7 de fevereiro de 2019


O ministro do Supremo Tribunal Federal(STF), Edson Fachin, autorizou a Assembleia Legislativa de Mato Grosso a indicar um Conselheiro para o Tribunal de Contas do Estado(TCE), prerrogativa interrompida por decisão do próprio STF. A decisão assanhou a classe política por ser um cargo vitalício e disputado como Copa de Mundo, envolvendo pagamento de milhões pela vaga em casos recentes e que levou ao afastamento da maioria dos Conselheiros, restou um, por práticas não republicanas.

O TCE é o sonho de consumo dos políticos em fim de carreira e sempre serviu para acomodar os mais espertos e com maior poder de articulação no Legislativo estadual. É um prêmio que todos querem ganhar a qualquer custo. O Tribunal tem a função de fiscalizar os poderes Executivo, Legislativo e Judiciário estaduais e as Câmaras Municipais e Prefeituras, que dependem do órgão para aprovação de suas contas, e a reprovação pode resultar na cassação de mandatos.

Na história recente, com o afastamento dos Conselheiros titulares e a ascenção dos suplentes de perfil técnico e de carreira profissional, o Tribunal funcionou e prefeitos foram cassados e outras ações de combate ao desperdício, desvio de dinheiro público e outras improbidades foram detectadas de maneira inédita. Os candidatos à vaga aberta de Conselheiro devem ter conhecimento técnico necessário para arbitrar em um Tribunal com função de auditar contas e atos administrativos e não meros especialistas na arte do conchavo e dos acordos políticos.

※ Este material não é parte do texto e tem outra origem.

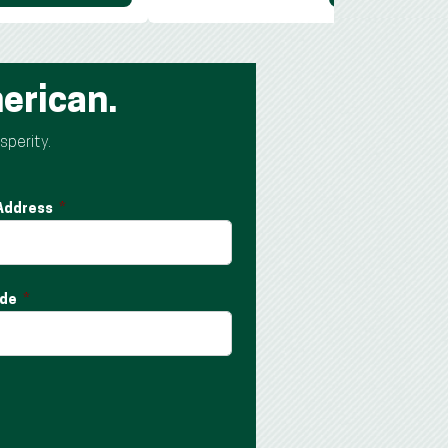
erican.
sperity.
 Address
ode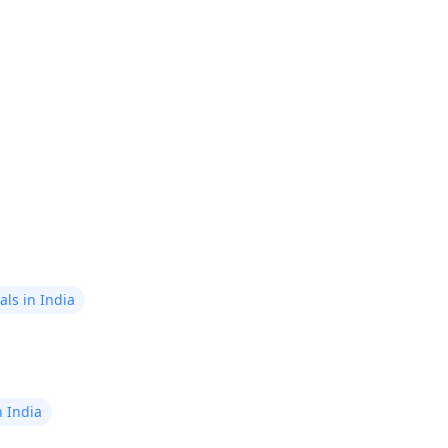
guidance.
now!
ls in India
n India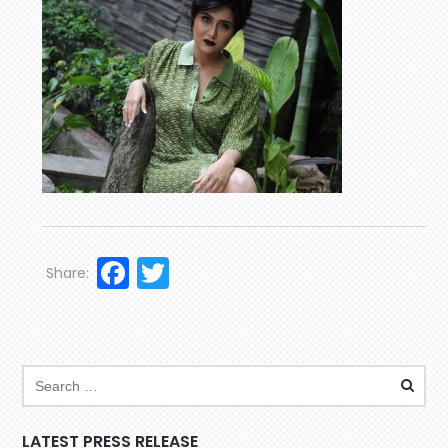
Facebook
Twitter
Share:
LATEST PRESS RELEASE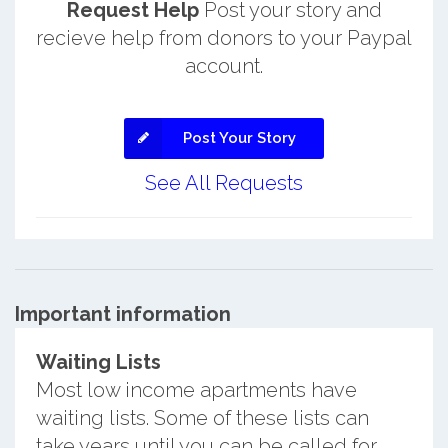
Request Help
Post your story and
recieve help from donors to your Paypal
account.
Post Your Story
See All Requests
Important information
Waiting Lists
Most low income apartments have
waiting lists. Some of these lists can
take years until you can be called for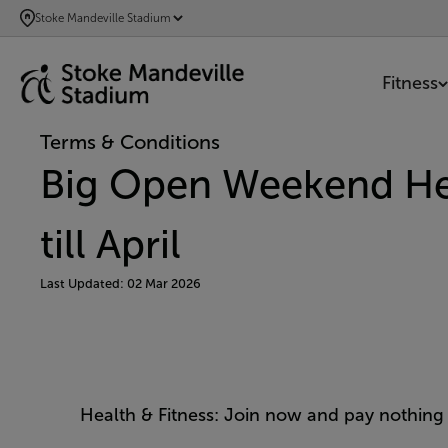
SKIP
Stoke Mandeville Stadium
TO
MAIN
Fitness
CONTENT
Terms & Conditions
Big Open Weekend Hea
till April
Last Updated: 02 Mar 2026
Health & Fitness: Join now and pay nothing t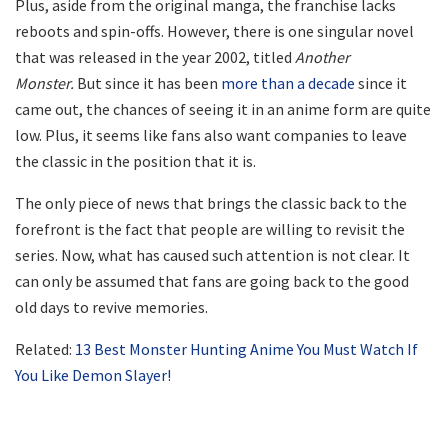
Plus, aside from the original manga, the franchise lacks
reboots and spin-offs. However, there is one singular novel
that was released in the year 2002, titled
Another
Monster.
But since it has been
more than a decade
since it
came out, the chances of seeing it in an anime form are quite
low. Plus, it seems like fans also want companies to leave
the classic in the position that it is.
The only piece of news that brings the classic back to the
forefront is the fact that people are willing to revisit the
series. Now, what has caused such attention is not clear. It
can only be assumed that fans are going back to the good
old days to revive memories.
Related:
13 Best Monster Hunting Anime You Must Watch If
You Like Demon Slayer!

Uma onda de mudança vem varrendo o país. Começou com a eleição de Jair Bolsonaro pelo executivo e teve sequência com a rejeição de Renan Calheiros para a presidência do Senado. A previsão é de que esse tsunami, provocado pela manifestação de milhares de brasileiros através das redes sociais, atinja num futuro próximo outros poderes como o Judiciário, Ministério Público e os Tribunais de Contas.

Em Mato Grosso, o que era acertado teve que mudar. Os deputados antigos que se reelegeram pensavam em patrolar os novos na composição da mesa da Assembléia e foram forçados a recuar, porque houve resistência e os calouros assumiram posições importantes na direção do Poder Legislativo. Compete a essa colegiado renovado a indicação do novo Conselheiro do TCE e o nome escolhido definirá se o Tribunal continuará sendo um cabide de luxo para pendurar velhos políticos em fim de carreira. O asilo da velhice amparada por vultuoso salário vitalício e mordomias acessórias.